(Beginning of RECORD SET)
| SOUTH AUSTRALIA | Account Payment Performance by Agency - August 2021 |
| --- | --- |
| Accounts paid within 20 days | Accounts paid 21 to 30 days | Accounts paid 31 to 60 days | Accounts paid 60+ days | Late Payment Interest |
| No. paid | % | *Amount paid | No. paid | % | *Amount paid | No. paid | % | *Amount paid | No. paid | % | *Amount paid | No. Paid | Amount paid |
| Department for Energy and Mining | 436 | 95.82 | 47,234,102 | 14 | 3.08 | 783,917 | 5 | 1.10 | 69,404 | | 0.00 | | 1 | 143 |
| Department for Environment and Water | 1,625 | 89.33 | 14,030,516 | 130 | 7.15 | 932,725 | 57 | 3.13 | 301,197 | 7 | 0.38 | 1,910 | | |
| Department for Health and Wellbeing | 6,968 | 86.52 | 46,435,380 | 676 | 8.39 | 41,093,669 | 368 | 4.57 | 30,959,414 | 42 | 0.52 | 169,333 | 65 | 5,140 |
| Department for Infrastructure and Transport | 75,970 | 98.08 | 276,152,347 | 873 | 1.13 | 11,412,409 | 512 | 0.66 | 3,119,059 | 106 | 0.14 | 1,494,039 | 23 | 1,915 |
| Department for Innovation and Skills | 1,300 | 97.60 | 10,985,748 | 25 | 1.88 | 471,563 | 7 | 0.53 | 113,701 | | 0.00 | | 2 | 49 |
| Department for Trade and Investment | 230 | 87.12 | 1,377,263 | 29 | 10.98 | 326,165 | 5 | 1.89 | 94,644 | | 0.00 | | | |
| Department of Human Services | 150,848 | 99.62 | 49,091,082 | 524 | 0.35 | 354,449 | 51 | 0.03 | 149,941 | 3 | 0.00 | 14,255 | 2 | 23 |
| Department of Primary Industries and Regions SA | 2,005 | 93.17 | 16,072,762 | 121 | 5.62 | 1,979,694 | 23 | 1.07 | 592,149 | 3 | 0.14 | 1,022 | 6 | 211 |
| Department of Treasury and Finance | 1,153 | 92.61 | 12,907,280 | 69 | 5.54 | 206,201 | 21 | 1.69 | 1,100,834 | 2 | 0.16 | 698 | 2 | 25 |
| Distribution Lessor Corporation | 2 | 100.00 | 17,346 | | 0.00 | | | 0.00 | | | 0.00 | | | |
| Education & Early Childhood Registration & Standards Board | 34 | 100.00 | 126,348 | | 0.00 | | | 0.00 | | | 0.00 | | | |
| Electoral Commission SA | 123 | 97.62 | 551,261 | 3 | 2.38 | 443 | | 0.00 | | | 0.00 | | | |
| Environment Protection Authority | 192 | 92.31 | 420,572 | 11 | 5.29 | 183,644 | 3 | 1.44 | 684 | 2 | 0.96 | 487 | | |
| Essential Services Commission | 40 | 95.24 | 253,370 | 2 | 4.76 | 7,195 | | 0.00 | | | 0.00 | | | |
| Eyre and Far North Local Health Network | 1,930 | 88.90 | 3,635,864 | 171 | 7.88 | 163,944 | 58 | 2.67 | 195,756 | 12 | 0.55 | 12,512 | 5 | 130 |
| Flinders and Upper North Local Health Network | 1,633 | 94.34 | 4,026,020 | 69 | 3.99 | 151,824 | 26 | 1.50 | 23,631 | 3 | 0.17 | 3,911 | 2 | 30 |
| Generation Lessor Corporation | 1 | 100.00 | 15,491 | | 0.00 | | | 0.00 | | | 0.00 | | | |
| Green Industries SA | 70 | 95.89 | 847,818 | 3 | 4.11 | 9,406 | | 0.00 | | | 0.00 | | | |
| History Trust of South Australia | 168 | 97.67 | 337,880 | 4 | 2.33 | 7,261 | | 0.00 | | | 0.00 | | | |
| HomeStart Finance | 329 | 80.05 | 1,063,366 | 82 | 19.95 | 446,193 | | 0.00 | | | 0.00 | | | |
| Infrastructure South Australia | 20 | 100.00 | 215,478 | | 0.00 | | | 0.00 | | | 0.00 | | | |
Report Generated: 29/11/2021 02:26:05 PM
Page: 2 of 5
(End of RECORD SET)
Every line above from the line with "1,022 | 6 | 211 |" to the line with "Electoral Commission SA" is wanted, ends included; write them out exactly and add no other line.

» THE ANSWER:
| Department of Primary Industries and Regions SA | 2,005 | 93.17 | 16,072,762 | 121 | 5.62 | 1,979,694 | 23 | 1.07 | 592,149 | 3 | 0.14 | 1,022 | 6 | 211 |
| Department of Treasury and Finance | 1,153 | 92.61 | 12,907,280 | 69 | 5.54 | 206,201 | 21 | 1.69 | 1,100,834 | 2 | 0.16 | 698 | 2 | 25 |
| Distribution Lessor Corporation | 2 | 100.00 | 17,346 | | 0.00 | | | 0.00 | | | 0.00 | | | |
| Education & Early Childhood Registration & Standards Board | 34 | 100.00 | 126,348 | | 0.00 | | | 0.00 | | | 0.00 | | | |
| Electoral Commission SA | 123 | 97.62 | 551,261 | 3 | 2.38 | 443 | | 0.00 | | | 0.00 | | | |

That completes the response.